Bosch turned his screen so his partner could see the photo. He then looked at Chu.
“These four men,” he said. “Start with them. Run them down. Find them. Find out everything you can about them.”
“Okay, Harry. What about Sheriff Drummond? Should we contact him about these guys?”
Bosch thought for a moment before answering.
“No,” he finally said. “Add him to the list.”
Chu seemed surprised.
“You want me to background him?”
Bosch nodded.
“Yeah, and keep it quiet.”
Bosch got up and left the cubicle. He walked down the middle aisle to the lieutenant’s office. The door was open and he saw O’Toole working at his desk with his head down as he wrote something in an open file. Harry knocked on the doorframe and O’Toole looked up. He hesitated, then signaled Bosch in.
“Let the record show that you came in here of your own volition,” he said as Bosch stepped in. “No harassment, no coercion.”
“So noted.”
“What can I do for you, Detective?”
“I want to put in for some vacation time. I think I need some time to think about things.”
O’Toole paused as though considering whether he was walking into a trap.
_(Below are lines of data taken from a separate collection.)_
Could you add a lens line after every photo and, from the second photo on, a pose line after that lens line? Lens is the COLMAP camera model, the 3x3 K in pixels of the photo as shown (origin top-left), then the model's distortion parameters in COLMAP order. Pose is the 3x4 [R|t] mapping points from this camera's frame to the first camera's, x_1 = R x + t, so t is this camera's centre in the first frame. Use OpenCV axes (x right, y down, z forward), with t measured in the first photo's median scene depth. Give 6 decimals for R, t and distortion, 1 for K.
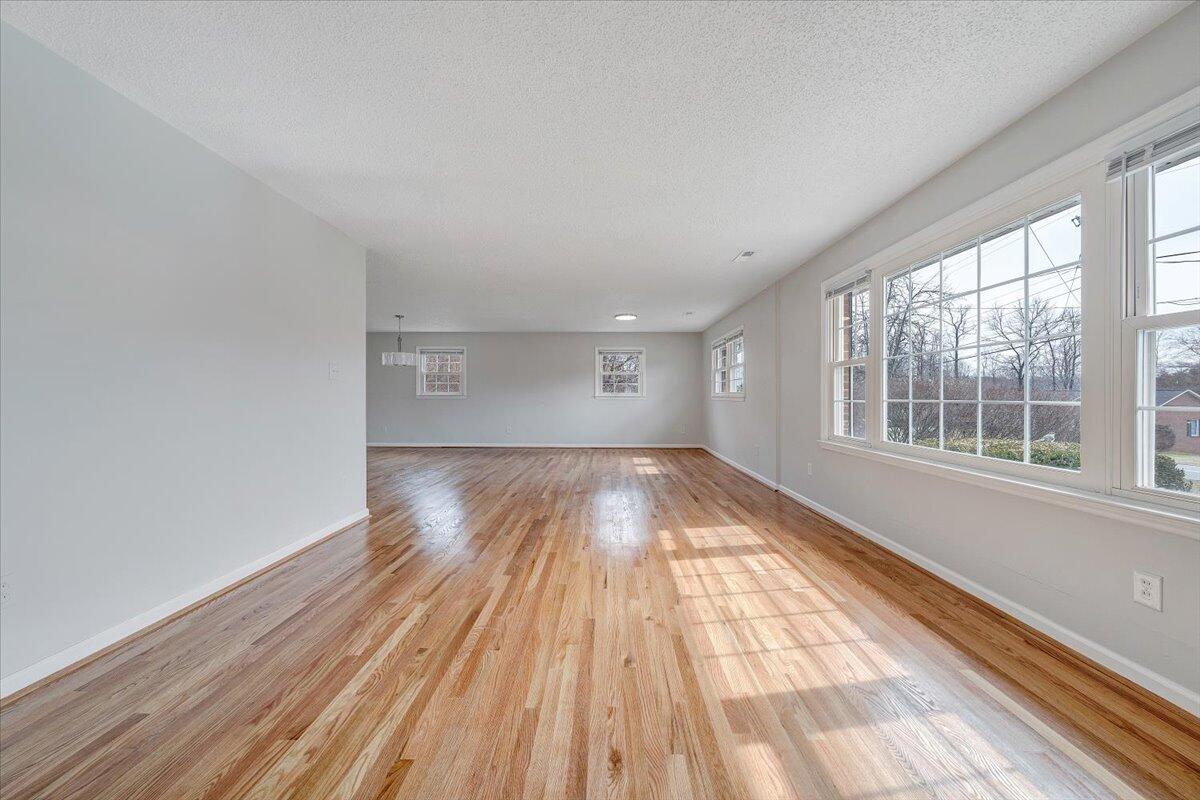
lens RADIAL K [[410.4, 0, 602.8], [0, 410.4, 395.2], [0, 0, 1]] dist [-0.004128, 0.000445]
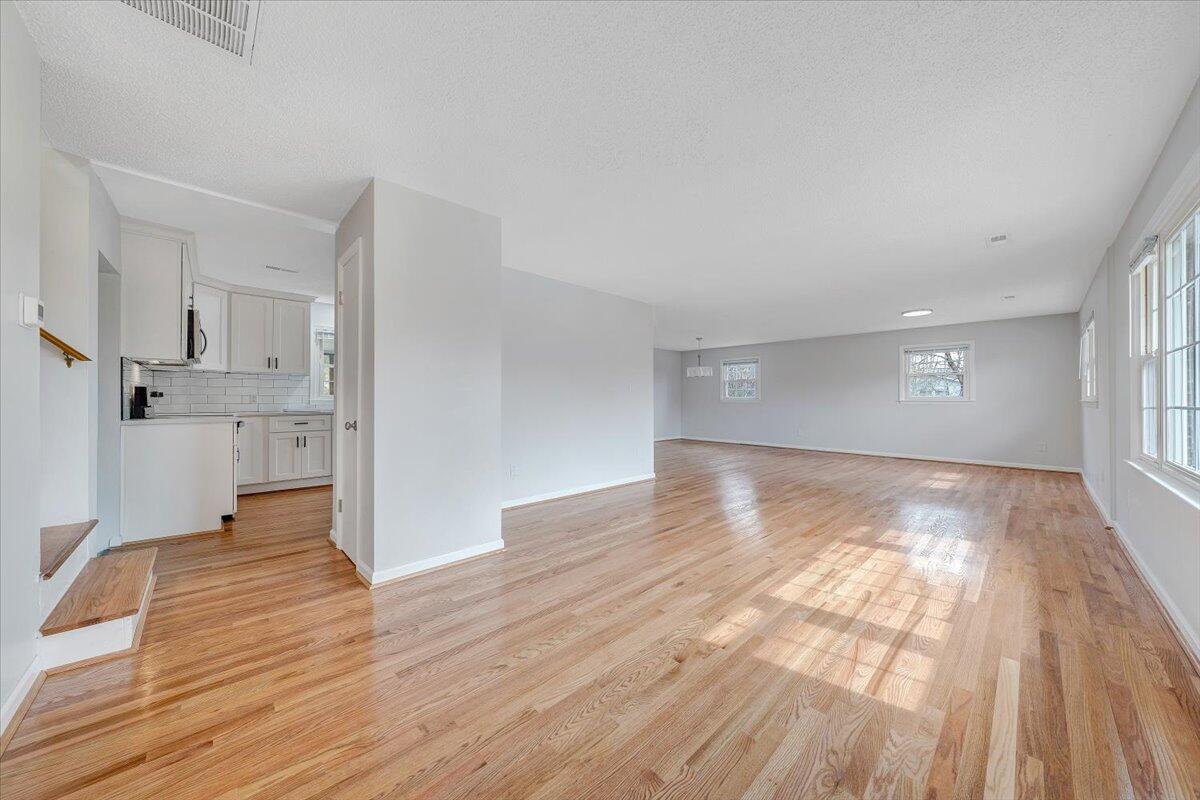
lens RADIAL K [[410.4, 0, 603.2], [0, 410.4, 397.7], [0, 0, 1]] dist [-0.004128, 0.000445]
pose [[0.699327, -0.002324, -0.714798, 0.576510], [-0.000190, 0.999994, -0.003437, -0.003672], [0.714802, 0.002539, 0.699322, -0.320174]]
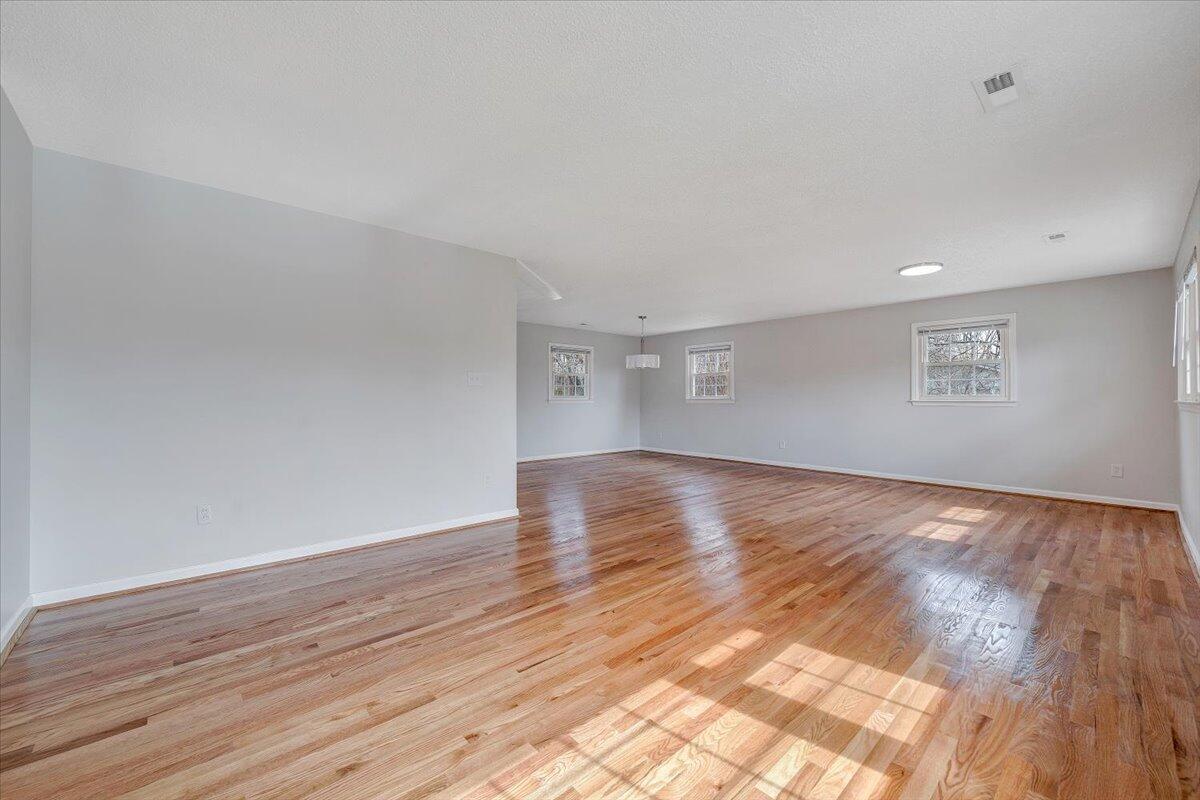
lens RADIAL K [[467.3, 0, 599.8], [0, 467.3, 395.6], [0, 0, 1]] dist [-0.001311, -0.000322]
pose [[0.675106, -0.006264, -0.737694, 0.646195], [0.001503, 0.999974, -0.007116, -0.003460], [0.737719, 0.003695, 0.675098, 0.506335]]
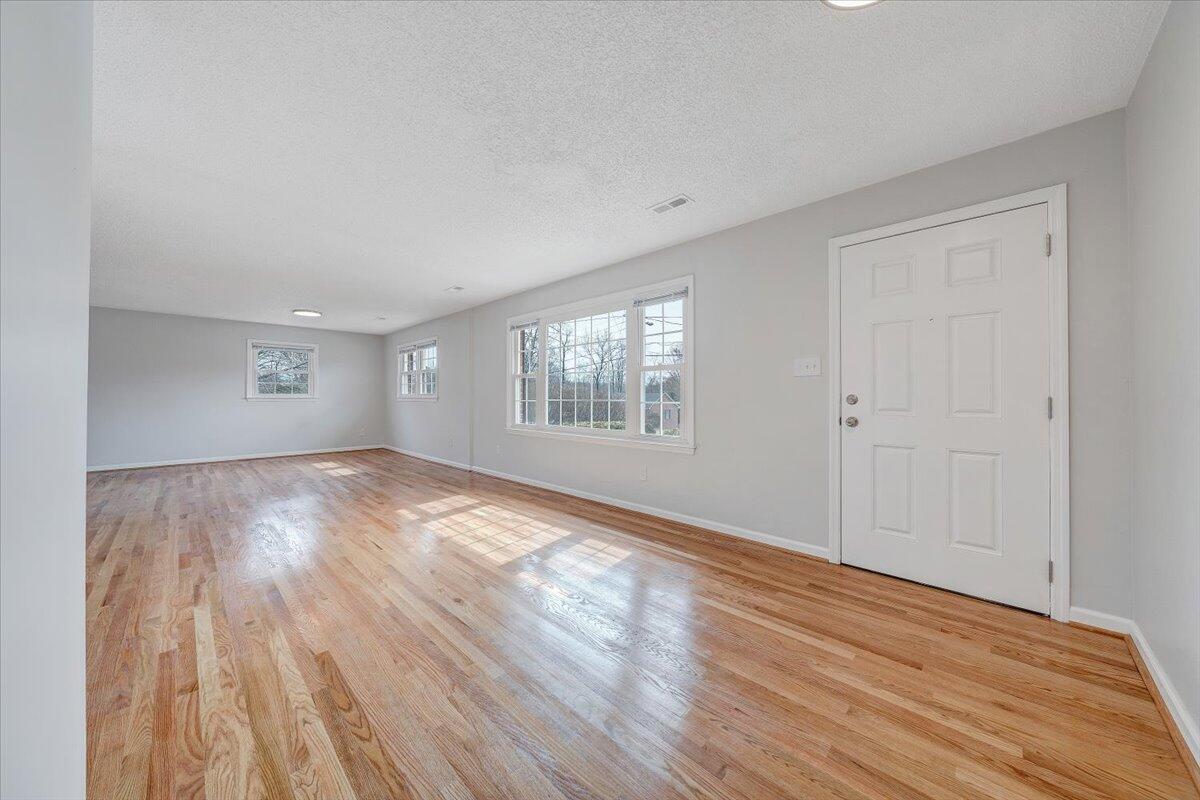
lens RADIAL K [[410.4, 0, 599.2], [0, 410.4, 394.9], [0, 0, 1]] dist [-0.004128, 0.000445]
pose [[0.696339, 0.000771, 0.717713, -0.401368], [0.000664, 0.999998, -0.001717, -0.005893], [-0.717713, 0.001672, 0.696337, -0.340195]]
“When do you want to go?” he finally asked.
“I was thinking next week,” Bosch said. “I know it’s Friday and this is short notice, but my partner can cover anything we have open and he’s already working on a pickup trip with Trish Allmand.”
“What about the Snow White case? Weren’t you telling me not two days ago that nothing was going to hold you up on it?”
Bosch nodded contritely.
“Yeah, well, it’s sort of cooled down at the moment. I’m waiting on developments.”
O’Toole nodded like he knew all along that Bosch would hit a wall on the case.
“You know this isn’t going to change the internal investigation,” he said.
“I know,” Bosch said. “I just need to get away, think about priorities for a little bit.”
Bosch saw O’Toole trying to hold back a self-congratulatory smile. He couldn’t wait to call the tenth floor and report that Bosch was not going to be a problem, that the prodigal detective had finally seen the light and returned to the fold.
“So, you’re taking the week, then?” he asked.
“Yeah, just a week,” Bosch replied. “I’ve got about two months banked.”
“I normally want a little more notice, but I’ll allow the exception this time. You’re good to go, Detective. I’ll mark it down.”
“Thanks, L-T.”
“Do you mind closing the door when you leave?”
“Gladly.”
Bosch left him there to quietly make his call to the chief. Before Harry got back to his cubicle, he already had a plan for taking care of things at home while he was gone.